In D27507#615134, @kib wrote:

I wonder if it is better to move the retry policy into iterators instead.

I won't pretend to understand everything here but I had some thoughts.

  1. There is the vmem_alloc in kmem_alloc_contig_domain that seemingly supports M_WAITOK as it doesn't unset it. Should that be retried? Currently it's only tried once per domain and then it calls kmem_alloc_contig_pages which handles retries.

Right, this call allocates a virtual address space range used to map the contiguous pages. This may require allocating memory, and it's also possible to run out of address space and have to sleep waiting for something else to free some, though unlikely on any NUMA platform. So with this change, we may block in vmem_alloc() for a specific domain, which is contrary to the spirit of the iterators.

  1. I do wonder about which retry algorithm has the best performance or chance-of-success here. The change here does each domain 3 times while reclaiming before trying the next domain, but I would think if we moved on to the next domain before retry we might avoid the reclaiming. On the other hand staying in each domain for the reclaim/retry might help locality but I don't understand the full picture there. Performance testing on low contig memory may be a good idea to pick the best route.

I suspect it's hard to find a stable workload where contig reclaim will fail upon the first try but succeed upon the second or third tries. It does seem likely that trying all domains once is a better strategy that trying each domain three times before moving on to the next, so perhaps a dedicated iterator type is worth adding.

  1. I think the code would be cleaner with a dedicated contig or reclaim iterator, rather than default wait iterator.

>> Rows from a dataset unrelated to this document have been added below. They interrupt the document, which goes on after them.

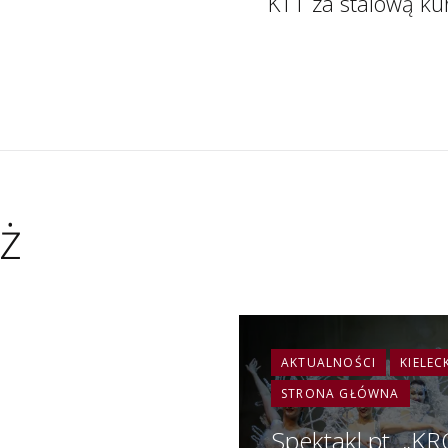
KTT za stalową kur
ż
AKTUALNOŚCI
KIELEC
STRONA GŁÓWNA
Spektakl pt. „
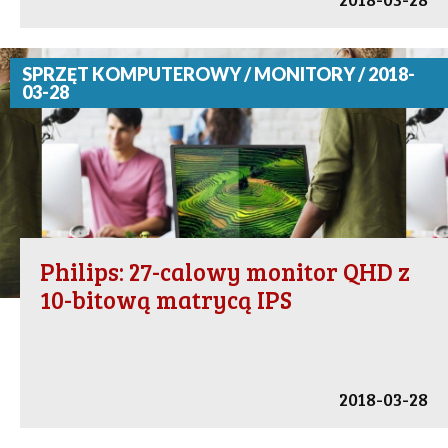
SPRZĘT KOMPUTEROWY / MONITORY / 2018-
03-28
Philips: 27-calowy monitor QHD z
10-bitową matrycą IPS
2018-03-28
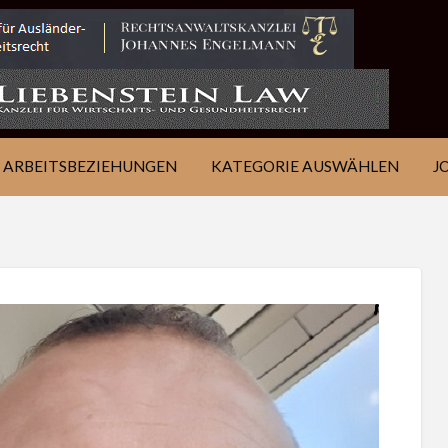
IE
JOB
ÜBER
KONTAKT
EN
FINDEN
WSJ
ARBEITSBEZIEHUNGEN
KATEGORIE AUSWÄHLEN
J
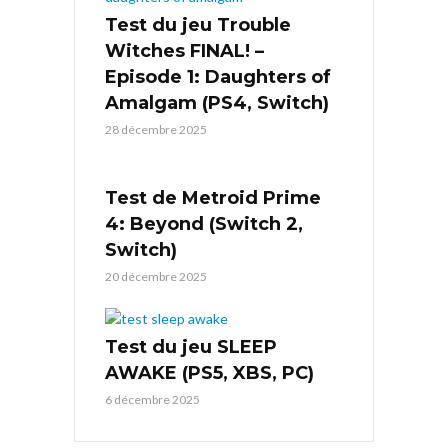
Test du jeu Trouble
Witches FINAL! –
Episode 1: Daughters of
Amalgam (PS4, Switch)
28 décembre 2025
Test de Metroid Prime
4: Beyond (Switch 2,
Switch)
20 décembre 2025
Test du jeu SLEEP
AWAKE (PS5, XBS, PC)
6 décembre 2025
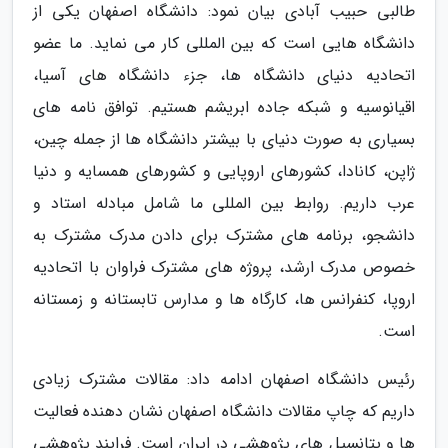
طالبی حبیب آبادی بیان نمود: دانشگاه اصفهان یکی از
دانشگاه هایی است که بین المللی کار می نماید. ما عضو
اتحادیه دنیای دانشگاه ها، جزء دانشگاه های آسیا،
اقیانوسیه و شبکه جاده ابریشم هستیم. توافق نامه های
بسیاری به صورت دنیای با بیشتر دانشگاه ها از جمله چین،
ژاپن، کانادا، کشورهای اروپایی و کشورهای همسایه و دنیا
عرب داریم. روابط بین المللی ما شامل مبادله استاد و
دانشجو، برنامه های مشترک برای دادن مدرک مشترک به
خصوص مدرک ارشد، پروژه های مشترک فراوان با اتحادیه
اروپا، کنفرانس ها، کارگاه ها و مدارس تابستانه و زمستانه
است.
رئیس دانشگاه اصفهان ادامه داد: مقالات مشترک زیادی
داریم که چاپ مقالات دانشگاه اصفهان نشان دهنده فعالیت
ها و پتانسیل های پژوهشی در ایران است. فرایند پژوهشی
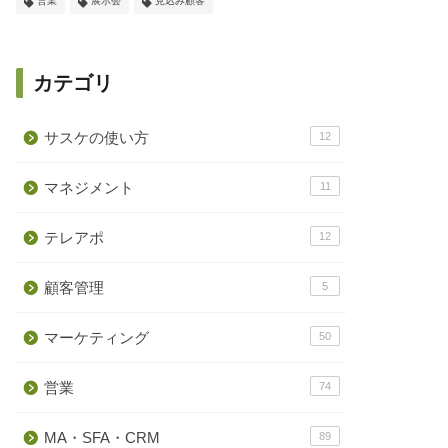
営業
展示会
見込み顧客
カテゴリ
サスケの使い方
12
マネジメント
11
テレアポ
12
顧客管理
5
マーケティング
50
営業
74
MA・SFA・CRM
89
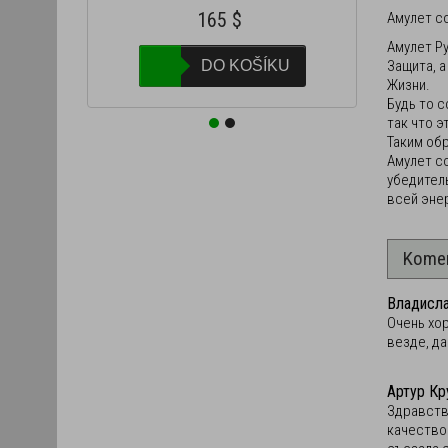
165
$
Амулет с
Амулет Р
KU
DO KOŠÍKU
Защита, 
Жизни.
Будь то 
так что э
Таким об
Амулет со
убедител
всей эне
Kome
Владисл
Очень хо
везде, да
Артур Кр
Здравству
качество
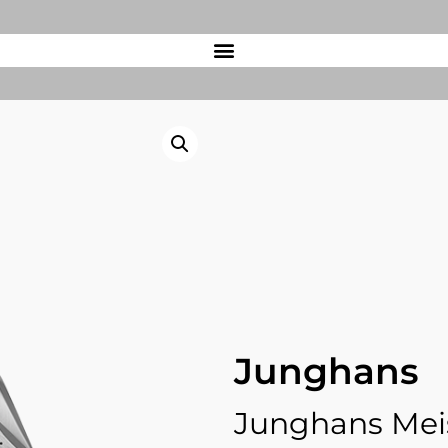
Junghans
Junghans Meis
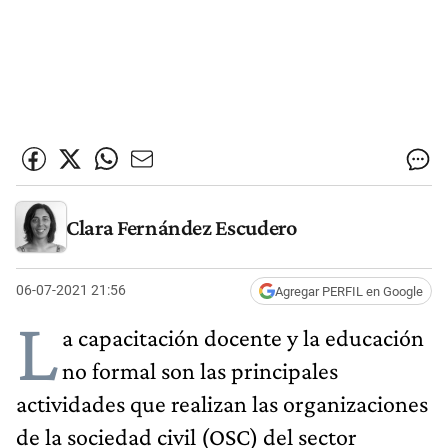
Clara Fernández Escudero
06-07-2021 21:56
Agregar PERFIL en Google
L
a capacitación docente y la educación
no formal son las principales
actividades que realizan las organizaciones
de la sociedad civil (OSC) del sector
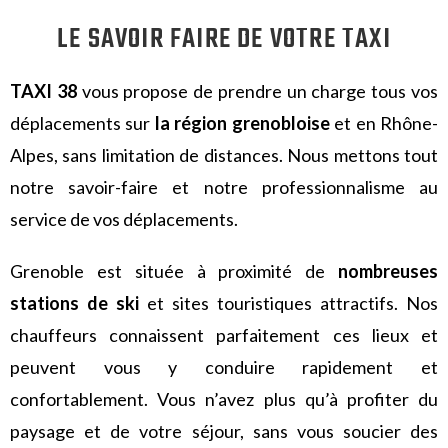
LE SAVOIR FAIRE DE VOTRE TAXI
TAXI 38
vous propose de prendre un charge tous vos
déplacements sur
la région grenobloise
et en Rhône-
Alpes, sans limitation de distances.
Nous mettons tout
notre savoir-faire et notre professionnalisme au
service de vos déplacements.
Grenoble est située à proximité de
nombreuses
stations de ski
et sites touristiques attractifs. Nos
chauffeurs connaissent parfaitement ces lieux et
peuvent vous y conduire rapidement et
confortablement. Vous n’avez plus qu’à profiter du
paysage et de votre séjour, sans vous soucier des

I think a dedicated iterator would be reasonable. I just wanted to avoid polluting the common case with checks needed to handle rare contig allocations. You could add a vm_domainset_iter_contig() and use it here. Note that vm_page_alloc_contig() uses an iterator as well, but it takes VM_ALLOC_* flags rather than M_* flags. It doesn't handle reclaim though, so probably doesn't need to change.

I think a dedicated iterator would be reasonable. I just wanted to avoid polluting the common case with checks needed to handle rare contig allocations.

Certainly. I am going to commit this for now to at least fix the regression and have a smaller piece to MFC.

This revision was automatically updated to reflect the committed changes.